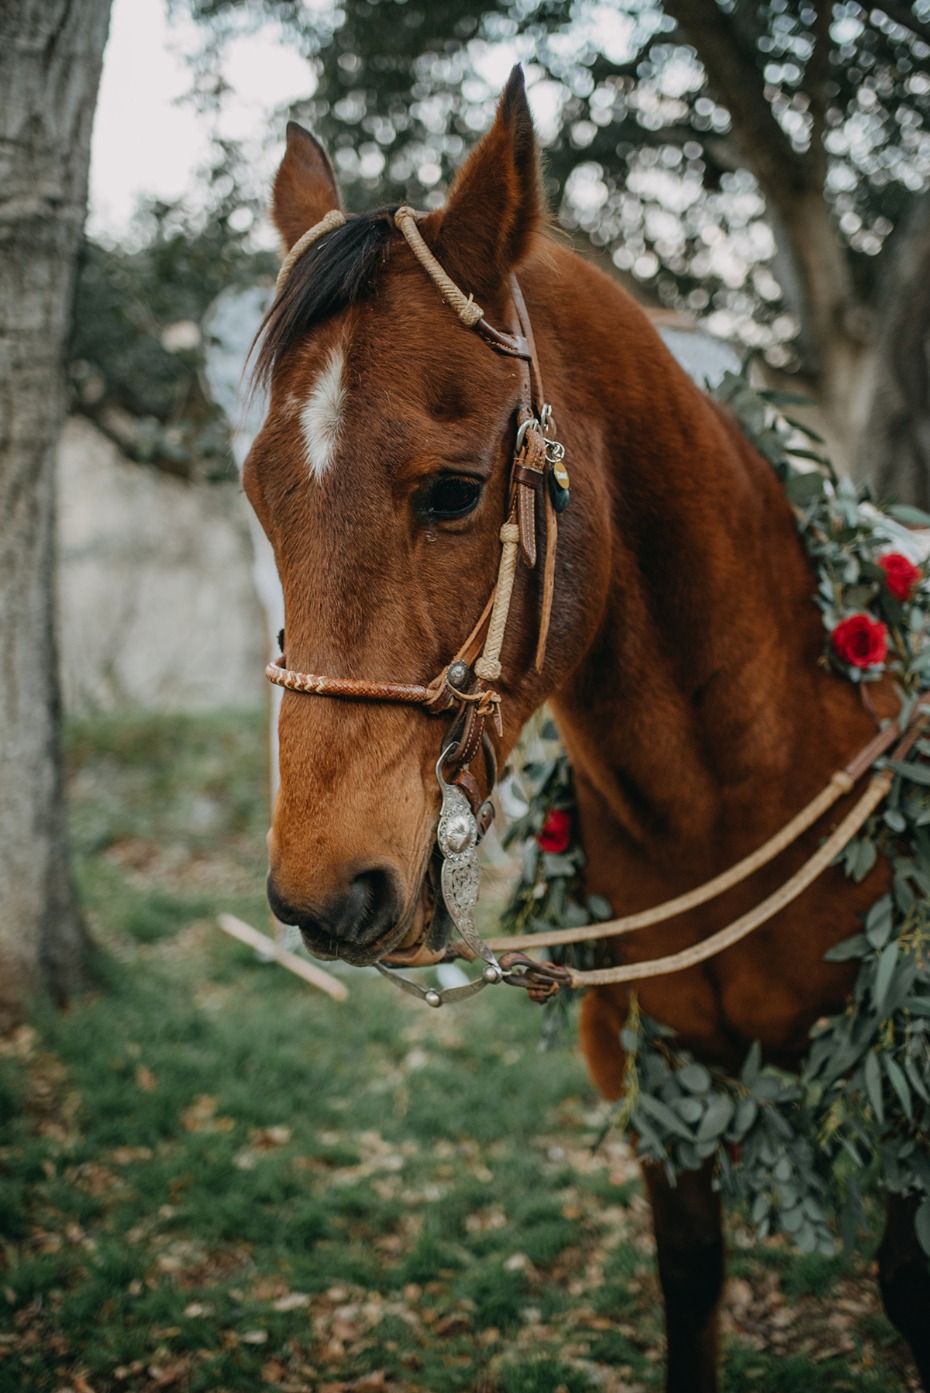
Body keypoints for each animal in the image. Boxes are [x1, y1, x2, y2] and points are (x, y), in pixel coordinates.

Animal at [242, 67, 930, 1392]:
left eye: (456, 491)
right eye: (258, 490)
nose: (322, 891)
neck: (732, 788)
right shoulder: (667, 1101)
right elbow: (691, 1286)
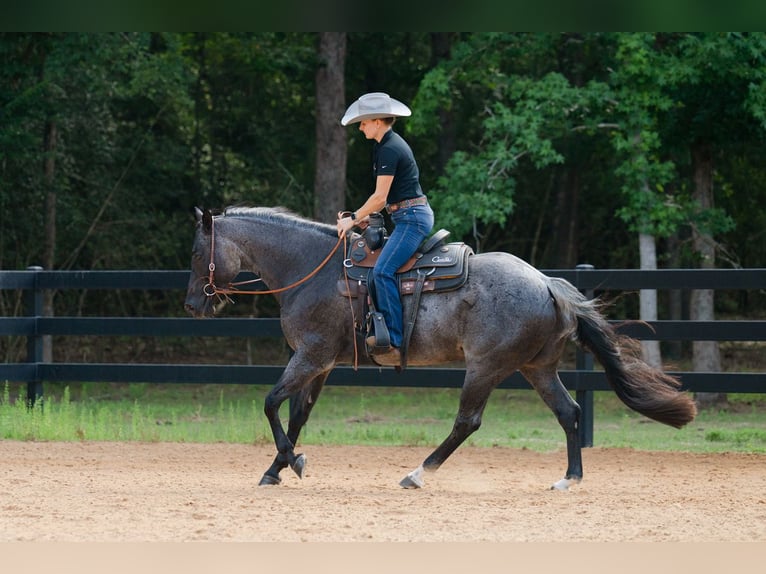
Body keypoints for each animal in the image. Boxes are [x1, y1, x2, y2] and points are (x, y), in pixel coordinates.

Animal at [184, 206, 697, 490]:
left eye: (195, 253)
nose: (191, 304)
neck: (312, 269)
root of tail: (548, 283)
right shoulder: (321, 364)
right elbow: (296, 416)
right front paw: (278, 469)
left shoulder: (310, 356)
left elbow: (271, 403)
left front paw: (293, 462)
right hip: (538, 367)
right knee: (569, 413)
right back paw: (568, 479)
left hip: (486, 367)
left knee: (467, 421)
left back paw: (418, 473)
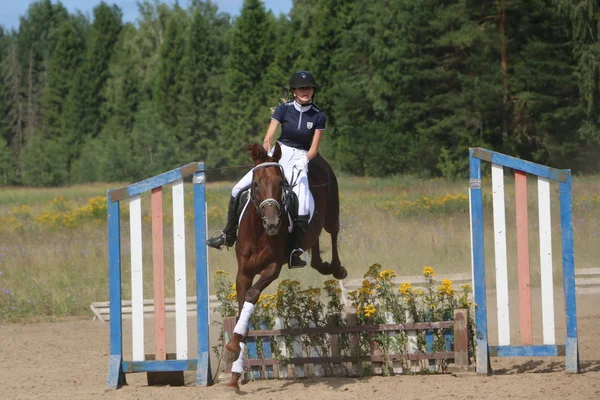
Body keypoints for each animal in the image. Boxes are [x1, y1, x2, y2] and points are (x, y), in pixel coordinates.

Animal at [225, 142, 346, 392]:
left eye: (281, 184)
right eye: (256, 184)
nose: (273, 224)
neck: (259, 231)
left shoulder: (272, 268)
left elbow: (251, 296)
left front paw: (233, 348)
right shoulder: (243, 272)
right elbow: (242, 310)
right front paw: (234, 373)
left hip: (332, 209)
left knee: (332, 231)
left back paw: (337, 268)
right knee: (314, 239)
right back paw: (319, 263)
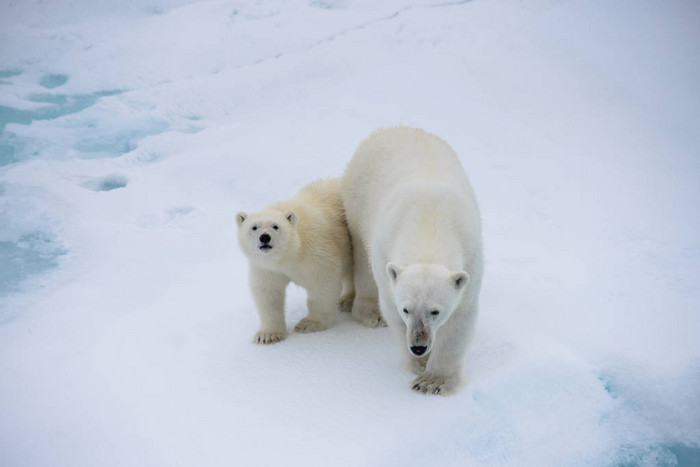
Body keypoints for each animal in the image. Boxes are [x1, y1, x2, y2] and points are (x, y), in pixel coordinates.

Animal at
....
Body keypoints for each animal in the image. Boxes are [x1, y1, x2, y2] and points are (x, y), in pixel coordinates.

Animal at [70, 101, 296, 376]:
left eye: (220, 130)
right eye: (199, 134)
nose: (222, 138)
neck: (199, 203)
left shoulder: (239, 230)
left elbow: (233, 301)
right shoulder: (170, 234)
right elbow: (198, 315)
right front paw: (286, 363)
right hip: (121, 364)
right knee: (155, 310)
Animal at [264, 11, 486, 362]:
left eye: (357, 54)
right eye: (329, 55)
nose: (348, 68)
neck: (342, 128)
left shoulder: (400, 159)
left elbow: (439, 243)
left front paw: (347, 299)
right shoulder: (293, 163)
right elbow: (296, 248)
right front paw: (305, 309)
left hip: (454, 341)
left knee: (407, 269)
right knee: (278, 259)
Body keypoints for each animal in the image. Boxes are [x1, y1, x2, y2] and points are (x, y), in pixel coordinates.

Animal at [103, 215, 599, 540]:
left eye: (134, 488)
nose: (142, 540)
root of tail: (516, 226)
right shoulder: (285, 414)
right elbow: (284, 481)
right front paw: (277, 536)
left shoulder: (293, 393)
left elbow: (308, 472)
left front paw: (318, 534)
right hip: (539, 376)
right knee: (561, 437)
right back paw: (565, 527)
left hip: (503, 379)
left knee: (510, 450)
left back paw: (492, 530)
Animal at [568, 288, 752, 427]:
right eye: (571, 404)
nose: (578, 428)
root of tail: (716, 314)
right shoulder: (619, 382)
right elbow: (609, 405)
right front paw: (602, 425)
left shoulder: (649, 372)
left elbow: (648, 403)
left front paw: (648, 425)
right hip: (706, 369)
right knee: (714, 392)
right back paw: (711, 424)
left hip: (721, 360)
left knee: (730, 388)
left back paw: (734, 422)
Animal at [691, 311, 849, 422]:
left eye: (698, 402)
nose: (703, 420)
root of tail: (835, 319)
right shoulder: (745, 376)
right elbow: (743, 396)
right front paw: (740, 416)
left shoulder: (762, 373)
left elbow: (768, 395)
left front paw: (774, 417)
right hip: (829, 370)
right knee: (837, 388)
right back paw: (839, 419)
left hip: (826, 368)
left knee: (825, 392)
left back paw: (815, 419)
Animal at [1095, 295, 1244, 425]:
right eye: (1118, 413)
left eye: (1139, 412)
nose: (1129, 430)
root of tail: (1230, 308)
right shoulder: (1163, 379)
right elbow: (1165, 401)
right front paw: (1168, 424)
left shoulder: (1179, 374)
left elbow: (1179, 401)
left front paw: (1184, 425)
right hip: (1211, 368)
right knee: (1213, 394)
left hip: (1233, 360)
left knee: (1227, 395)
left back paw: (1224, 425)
....
DESCRIPTION OF THE TASK
Looking at each line of the material above, tally those that hold the string "back" and give only the total.

RESPONSE BOX
11